George Young may not remember the roaring '20s, but he remembers the good old days of the '60s and the '70s.


"At one time, I had as much fun in East Dubuque as I did anywhere else I went," he said. "Other than Vegas, this was it."


The 34-year owner of George & Dale's Sports Bar & Grill spent countless nights mesmerized by the acts attracted by the city's night scene.


"You put on your best suit and your best tie, and you took your best girl out for a good time," he said. "There would be lines of people waiting to get into the supper clubs, and there was so much live music and dancing and just fantastic entertainment. You used to look down the street, and there were all these neon lights, and it looked just like Vegas. I'm telling you, it was classy."


Young and other bar owners estimate some 30-plus bars and clubs operated at any one time during the downtown's brightest days.


Then something changed.


Nobody -- not the city, not the bar owners, not the community's citizens -- can identify just what happened.


Maybe the strip clubs opening in the late '60s brought a different type of clientele. Or maybe the bigger city across the river started welcoming a tougher crowd. Or maybe the out-of-town bar owners' alleged neglect of their businesses lowered standards. Or maybe times have just changed.


"I don't know what happened to us here, but it sure ain't the good ol' days anymore," Young said.


'My history, too'


Hanley knows East Dubuque's past.


He grew up in the town, and his dad once saw Jimmy Durante in the downtown.


"It's my history, too," he said.


But now he struggles to see past the more recent pages in the community's history book.
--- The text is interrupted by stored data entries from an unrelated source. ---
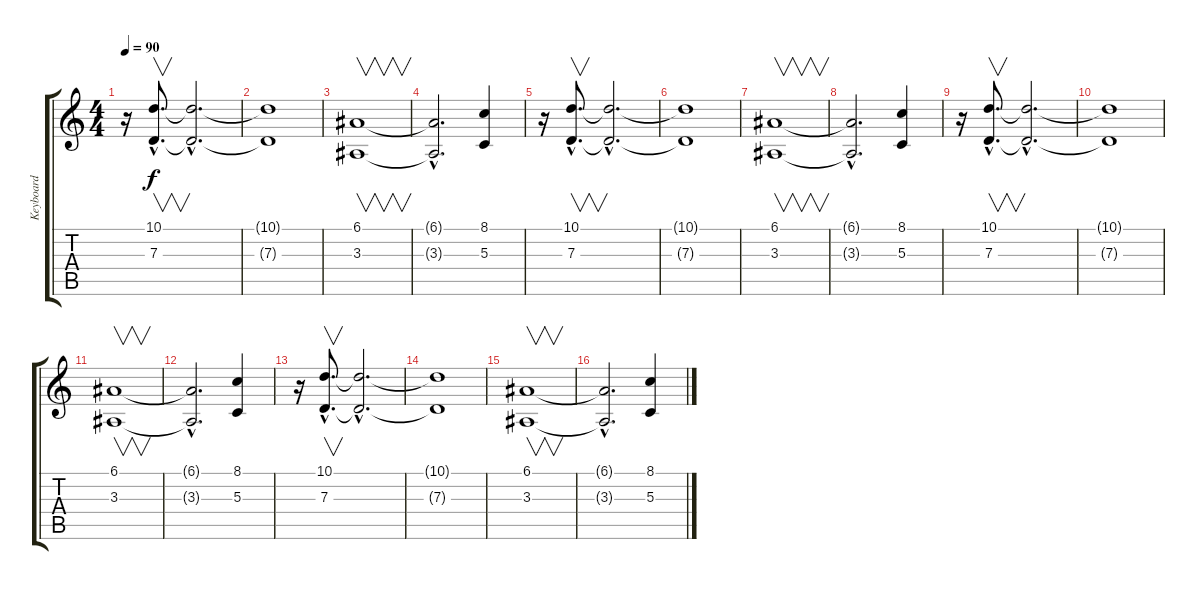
\track ("Keyboard" "Keyboard") {instrument stringensemble2}
\staff {score tabs}
\tuning (E4 B3 G3 D3 A2 E2) {hide}
\ts (4 4)
\tempo 90
\clef g2
\ks c
r.16{dy f} (10.1{hac} 7.3{hac}).8{v d} (10.1{hac t} 7.3{hac t}).2{d} |
(10.1{t} 7.3{t}).1 |
(6.1 3.3).1{v} |
(6.1{hac t} 3.3{hac t}).2{d} (8.1 5.3).4 |
r.16 (10.1{hac} 7.3{hac}).8{v d} (10.1{hac t} 7.3{hac t}).2{d} |
(10.1{t} 7.3{t}).1 |
(6.1 3.3).1{v} |
(6.1{hac t} 3.3{hac t}).2{d} (8.1 5.3).4 |
r.16 (10.1{hac} 7.3{hac}).8{v d} (10.1{hac t} 7.3{hac t}).2{d} |
(10.1{t} 7.3{t}).1 |
(6.1 3.3).1{v} |
(6.1{hac t} 3.3{hac t}).2{d} (8.1 5.3).4 |
r.16 (10.1{hac} 7.3{hac}).8{v d} (10.1{hac t} 7.3{hac t}).2{d} |
(10.1{t} 7.3{t}).1 |
(6.1 3.3).1{v} |
(6.1{hac t} 3.3{hac t}).2{d} (8.1 5.3).4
Last year, six street brawls sent people to the hospital. A few years back, one out-of-town bar owner stuck the city with a $50,000 demolition bill after his tavern caught fire. Buildings that once boasted thousands of customers annually now sit empty, their rotting stench gagging passers-by.
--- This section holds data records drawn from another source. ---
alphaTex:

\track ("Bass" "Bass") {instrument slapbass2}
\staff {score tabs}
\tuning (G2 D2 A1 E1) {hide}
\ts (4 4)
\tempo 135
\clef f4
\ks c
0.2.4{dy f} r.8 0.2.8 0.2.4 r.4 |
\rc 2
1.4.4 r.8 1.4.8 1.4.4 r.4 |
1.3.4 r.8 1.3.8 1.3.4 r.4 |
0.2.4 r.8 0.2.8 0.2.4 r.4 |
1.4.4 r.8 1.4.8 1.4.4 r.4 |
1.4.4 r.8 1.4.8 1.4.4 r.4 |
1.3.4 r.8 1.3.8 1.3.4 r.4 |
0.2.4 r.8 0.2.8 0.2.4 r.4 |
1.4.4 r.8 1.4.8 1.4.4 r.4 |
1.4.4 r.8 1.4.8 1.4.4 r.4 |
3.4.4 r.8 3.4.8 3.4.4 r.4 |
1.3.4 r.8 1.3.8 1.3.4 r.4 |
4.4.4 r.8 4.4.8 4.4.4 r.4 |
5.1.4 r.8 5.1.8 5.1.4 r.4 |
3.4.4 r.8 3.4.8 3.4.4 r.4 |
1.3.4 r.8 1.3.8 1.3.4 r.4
"We have to envision a new future," he says.


He and other city officials say that new outlook should include several different downtown businesses -- a grocery store, a bank, a few antique shops and more.
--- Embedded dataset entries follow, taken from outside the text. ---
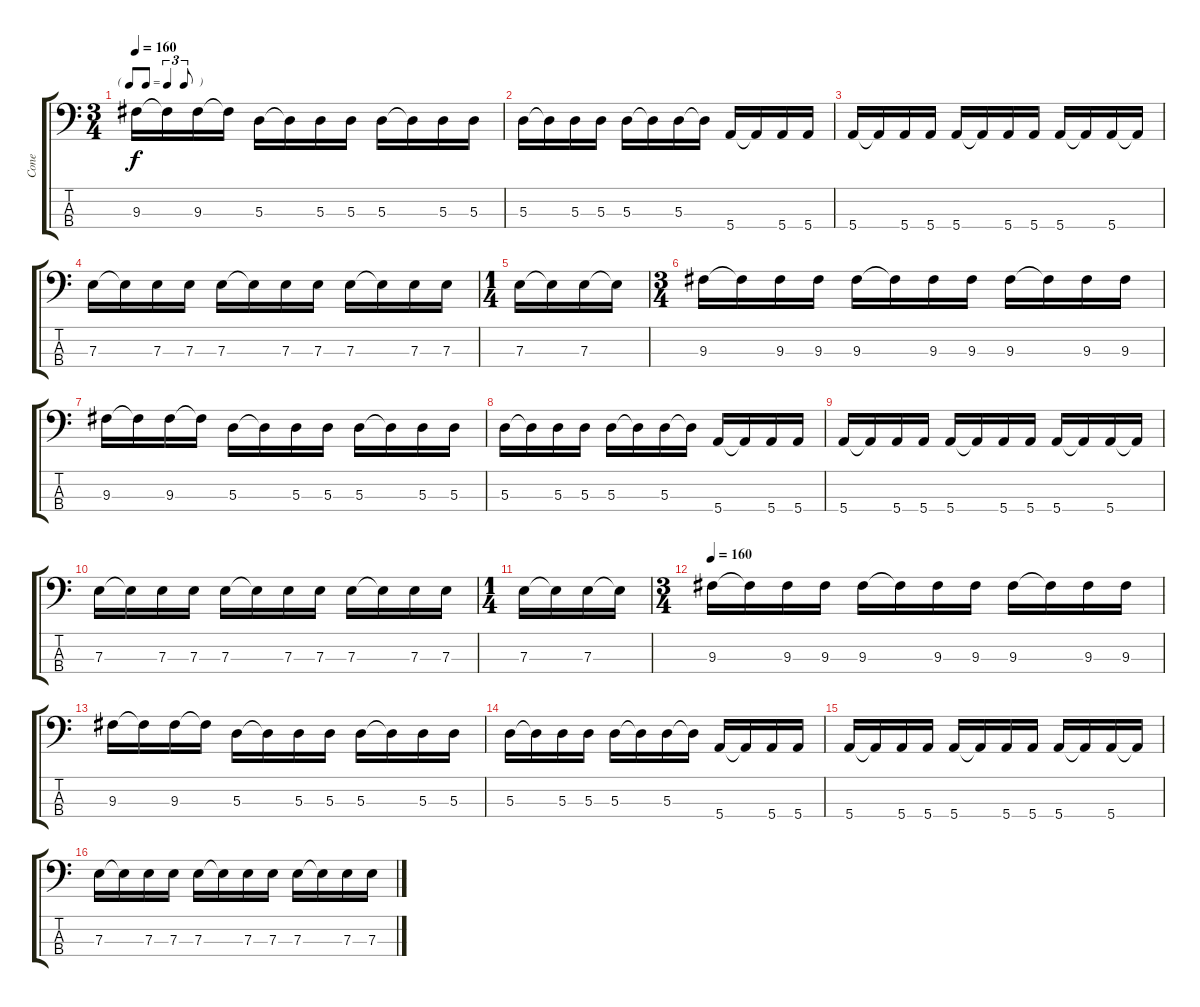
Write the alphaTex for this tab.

\track ("Cone                     bass" "Cone      ") {instrument electricbasspick}
\staff {score tabs}
\tuning (G2 D2 A1 E1) {hide}
\ts (3 4)
\tf triplet8th
\tempo 160
\clef f4
\ks c
9.3.16{dy f} 9.3{t}.16 9.3.16 9.3{t}.16 5.3.16 5.3{t}.16 5.3.16 5.3.16 5.3.16 5.3{t}.16 5.3.16 5.3.16 |
5.3.16 5.3{t}.16 5.3.16 5.3.16 5.3.16 5.3{t}.16 5.3.16 5.3{t}.16 5.4.16 5.4{t}.16 5.4.16 5.4.16 |
5.4.16 5.4{t}.16 5.4.16 5.4.16 5.4.16 5.4{t}.16 5.4.16 5.4.16 5.4.16 5.4{t}.16 5.4.16 5.4{t}.16 |
7.3.16 7.3{t}.16 7.3.16 7.3.16 7.3.16 7.3{t}.16 7.3.16 7.3.16 7.3.16 7.3{t}.16 7.3.16 7.3.16 |
\ts (1 4)
7.3.16 7.3{t}.16 7.3.16 7.3{t}.16 |
\ts (3 4)
9.3.16 9.3{t}.16 9.3.16 9.3.16 9.3.16 9.3{t}.16 9.3.16 9.3.16 9.3.16 9.3{t}.16 9.3.16 9.3.16 |
9.3.16 9.3{t}.16 9.3.16 9.3{t}.16 5.3.16 5.3{t}.16 5.3.16 5.3.16 5.3.16 5.3{t}.16 5.3.16 5.3.16 |
5.3.16 5.3{t}.16 5.3.16 5.3.16 5.3.16 5.3{t}.16 5.3.16 5.3{t}.16 5.4.16 5.4{t}.16 5.4.16 5.4.16 |
5.4.16 5.4{t}.16 5.4.16 5.4.16 5.4.16 5.4{t}.16 5.4.16 5.4.16 5.4.16 5.4{t}.16 5.4.16 5.4{t}.16 |
7.3.16 7.3{t}.16 7.3.16 7.3.16 7.3.16 7.3{t}.16 7.3.16 7.3.16 7.3.16 7.3{t}.16 7.3.16 7.3.16 |
\ts (1 4)
7.3.16 7.3{t}.16 7.3.16 7.3{t}.16 |
\ts (3 4)
\tempo 160
9.3.16 9.3{t}.16 9.3.16 9.3.16 9.3.16 9.3{t}.16 9.3.16 9.3.16 9.3.16 9.3{t}.16 9.3.16 9.3.16 |
9.3.16 9.3{t}.16 9.3.16 9.3{t}.16 5.3.16 5.3{t}.16 5.3.16 5.3.16 5.3.16 5.3{t}.16 5.3.16 5.3.16 |
5.3.16 5.3{t}.16 5.3.16 5.3.16 5.3.16 5.3{t}.16 5.3.16 5.3{t}.16 5.4.16 5.4{t}.16 5.4.16 5.4.16 |
5.4.16 5.4{t}.16 5.4.16 5.4.16 5.4.16 5.4{t}.16 5.4.16 5.4.16 5.4.16 5.4{t}.16 5.4.16 5.4{t}.16 |
7.3.16 7.3{t}.16 7.3.16 7.3.16 7.3.16 7.3{t}.16 7.3.16 7.3.16 7.3.16 7.3{t}.16 7.3.16 7.3.16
Bar owners say the future should look to its past -- old-fashioned streetlights, bouncers in Zoot suits, bartenders dressed as flappers.


"Al Capone drank here. Can't you just see how people would flock to that?" Young asked.


'Good memories will cease'


Temperley already sees the future.


Or, at least, she used to.


Just as her father, Dallas Mulgrew, passed the bar to her, she wants to pass on her livelihood to her 26-year-old daughter, Terissa Goebel.


"She's hoping this is here for her one day, and I want that more than anything," Temperley said. "Here at this place, people always come in and tell me what great fun they had, and I'm worried that one day this won't be here for (Terissa). More than that, I'm worried that one day those good memories will cease, because there won't be anybody coming to town to make new ones."